* _Ziel der Aufgabe_: Setze den Text über die Landkommunen und besetzten Häuser der 70er-Jahre im Anschluss an seinen letzten Satz fort.

+++ Textauszug +++

Die Landkommunen und besetzten Häuser der 70er-Jahre waren voll solcher Vögel, mit denen kein Staat und nur schwer ein Antistaat zu machen war: dem "System" gegenüber ablehnend, stets zu Empörung und Betroffenheit bereit und viel zu schrullig, um sich in marxistischen Lesekreisen disziplinieren zu lassen. Umberto Eco verglich sie mit Flagellanten, den sich selbst geißelnden Bußpredigern in der Pest des 13. Jahrhunderts. Dieser Mainstream der Splittergruppen war die Basis der Anti-AKW- und Friedensbewegung, und es ist wohl diesen oft als Spinnerinnen und Spinnern Belächelten zu verdanken, dass die Ökologiebewegung Fahrt aufnahm und die Medizin heute etwas weniger schulisch ist.

+++ Bereitgestelltes Material +++

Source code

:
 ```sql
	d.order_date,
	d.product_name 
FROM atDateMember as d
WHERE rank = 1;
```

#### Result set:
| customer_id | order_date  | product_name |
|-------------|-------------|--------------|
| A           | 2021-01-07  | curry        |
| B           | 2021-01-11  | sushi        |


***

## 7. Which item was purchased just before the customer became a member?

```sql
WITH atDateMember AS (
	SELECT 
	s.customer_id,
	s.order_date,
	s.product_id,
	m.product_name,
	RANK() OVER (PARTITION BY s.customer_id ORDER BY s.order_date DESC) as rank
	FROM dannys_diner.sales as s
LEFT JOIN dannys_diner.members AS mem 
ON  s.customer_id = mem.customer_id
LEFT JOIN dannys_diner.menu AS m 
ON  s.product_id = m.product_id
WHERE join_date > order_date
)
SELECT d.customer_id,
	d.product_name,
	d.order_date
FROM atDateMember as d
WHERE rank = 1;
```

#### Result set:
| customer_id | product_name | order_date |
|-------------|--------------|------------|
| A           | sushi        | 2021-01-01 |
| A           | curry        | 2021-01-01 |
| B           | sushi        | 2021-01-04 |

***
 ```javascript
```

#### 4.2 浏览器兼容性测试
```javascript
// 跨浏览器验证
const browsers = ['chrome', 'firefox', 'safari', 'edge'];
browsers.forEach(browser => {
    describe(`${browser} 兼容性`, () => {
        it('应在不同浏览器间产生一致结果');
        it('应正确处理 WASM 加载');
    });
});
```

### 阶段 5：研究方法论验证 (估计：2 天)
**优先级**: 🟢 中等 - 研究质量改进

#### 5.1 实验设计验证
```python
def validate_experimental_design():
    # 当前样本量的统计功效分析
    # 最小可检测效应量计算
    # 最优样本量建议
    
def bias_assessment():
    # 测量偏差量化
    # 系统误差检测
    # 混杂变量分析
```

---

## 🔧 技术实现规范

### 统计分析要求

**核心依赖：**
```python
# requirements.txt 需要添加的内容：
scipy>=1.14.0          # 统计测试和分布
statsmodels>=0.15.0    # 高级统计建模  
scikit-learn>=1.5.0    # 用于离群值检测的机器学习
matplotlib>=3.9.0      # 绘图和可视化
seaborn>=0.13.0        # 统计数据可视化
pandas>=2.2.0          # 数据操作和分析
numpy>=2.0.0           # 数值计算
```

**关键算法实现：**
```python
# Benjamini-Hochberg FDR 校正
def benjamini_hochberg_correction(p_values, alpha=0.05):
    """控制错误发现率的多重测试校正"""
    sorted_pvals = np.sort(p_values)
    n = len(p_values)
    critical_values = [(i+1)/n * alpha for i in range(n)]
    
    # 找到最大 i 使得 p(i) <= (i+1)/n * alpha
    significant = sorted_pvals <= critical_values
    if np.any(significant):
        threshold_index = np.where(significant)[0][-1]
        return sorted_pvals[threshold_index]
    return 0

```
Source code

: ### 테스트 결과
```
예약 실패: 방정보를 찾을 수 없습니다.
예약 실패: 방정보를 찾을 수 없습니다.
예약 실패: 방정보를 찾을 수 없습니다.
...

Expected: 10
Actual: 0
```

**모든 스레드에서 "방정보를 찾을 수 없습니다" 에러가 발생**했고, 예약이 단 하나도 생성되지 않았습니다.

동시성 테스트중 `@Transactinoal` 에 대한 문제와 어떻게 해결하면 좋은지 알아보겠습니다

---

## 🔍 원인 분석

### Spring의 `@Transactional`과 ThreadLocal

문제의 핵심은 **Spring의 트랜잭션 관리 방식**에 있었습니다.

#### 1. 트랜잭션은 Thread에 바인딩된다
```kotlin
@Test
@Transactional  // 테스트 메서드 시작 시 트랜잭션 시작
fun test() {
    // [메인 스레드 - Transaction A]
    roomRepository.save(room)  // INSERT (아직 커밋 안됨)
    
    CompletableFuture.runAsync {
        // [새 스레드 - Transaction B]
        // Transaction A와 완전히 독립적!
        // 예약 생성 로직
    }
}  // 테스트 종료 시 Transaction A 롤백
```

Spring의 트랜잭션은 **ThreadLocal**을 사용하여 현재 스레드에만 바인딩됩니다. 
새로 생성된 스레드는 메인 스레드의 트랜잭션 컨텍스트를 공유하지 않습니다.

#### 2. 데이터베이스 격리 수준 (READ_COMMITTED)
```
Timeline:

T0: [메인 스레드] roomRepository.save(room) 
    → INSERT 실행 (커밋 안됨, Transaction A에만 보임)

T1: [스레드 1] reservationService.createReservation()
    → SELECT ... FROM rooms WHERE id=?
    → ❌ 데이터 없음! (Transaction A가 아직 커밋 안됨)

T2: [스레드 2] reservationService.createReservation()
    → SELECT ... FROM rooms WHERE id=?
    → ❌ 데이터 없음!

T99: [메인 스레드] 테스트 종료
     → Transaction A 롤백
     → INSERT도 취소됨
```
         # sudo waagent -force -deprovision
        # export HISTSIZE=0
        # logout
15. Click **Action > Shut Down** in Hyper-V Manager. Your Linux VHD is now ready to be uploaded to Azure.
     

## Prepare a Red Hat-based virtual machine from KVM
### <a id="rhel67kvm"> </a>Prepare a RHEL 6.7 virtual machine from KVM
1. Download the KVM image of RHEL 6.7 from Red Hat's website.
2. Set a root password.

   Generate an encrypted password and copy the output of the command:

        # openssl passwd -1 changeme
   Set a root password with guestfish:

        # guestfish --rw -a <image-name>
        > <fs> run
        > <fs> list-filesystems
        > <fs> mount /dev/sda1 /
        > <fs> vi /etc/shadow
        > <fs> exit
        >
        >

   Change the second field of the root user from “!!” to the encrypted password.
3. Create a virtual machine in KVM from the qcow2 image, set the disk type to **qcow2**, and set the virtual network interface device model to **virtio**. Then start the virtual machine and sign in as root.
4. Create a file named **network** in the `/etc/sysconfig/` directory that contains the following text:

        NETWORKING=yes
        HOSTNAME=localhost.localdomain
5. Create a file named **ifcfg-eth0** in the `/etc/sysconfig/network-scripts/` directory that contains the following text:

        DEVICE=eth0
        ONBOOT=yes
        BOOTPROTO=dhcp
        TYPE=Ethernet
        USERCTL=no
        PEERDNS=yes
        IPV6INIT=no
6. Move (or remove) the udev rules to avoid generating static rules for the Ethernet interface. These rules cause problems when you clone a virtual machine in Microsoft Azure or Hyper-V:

+++

* _Ergebnis_:
Mit dem Hinweis auf die Unterwanderung durch rechts landen die "Querdenker" rasch bei den Unberührbaren. Die linksliberale Öffentlichkeit, die sich zwischen Yoga und Veganismus längst mit der Konsumgesellschaft ausgesöhnt hat, rümpft über die schmuddeligen Verwandten die Nase. Vielleicht, weil gerade sie das verkörpern, was linke Bewegungskultur einmal auch ausmachte. Die Anti-Corona-Demonstranten schmieden krude Theorien über die Herkunft des Virus aus finsteren Laboren – so wie jene Freaks, die hinter jeder Marlboro-Packung den Ku-Klux-Klan vermuteten. Und hat nicht auch die Neoliberalismus-, vulgo Imperialismuskritik mitunter Züge einer akademisch geadelten Verschwörungstheorie, die die Module Wallstreet, Industriellenvereinigung und Selbstoptimierung zu einem Kartell zusammenschraubt? Die Anti-Corona-Demos lösen einen inneren Widerstand gegen das aus, was nicht in unser geschöntes Selbstbild passt.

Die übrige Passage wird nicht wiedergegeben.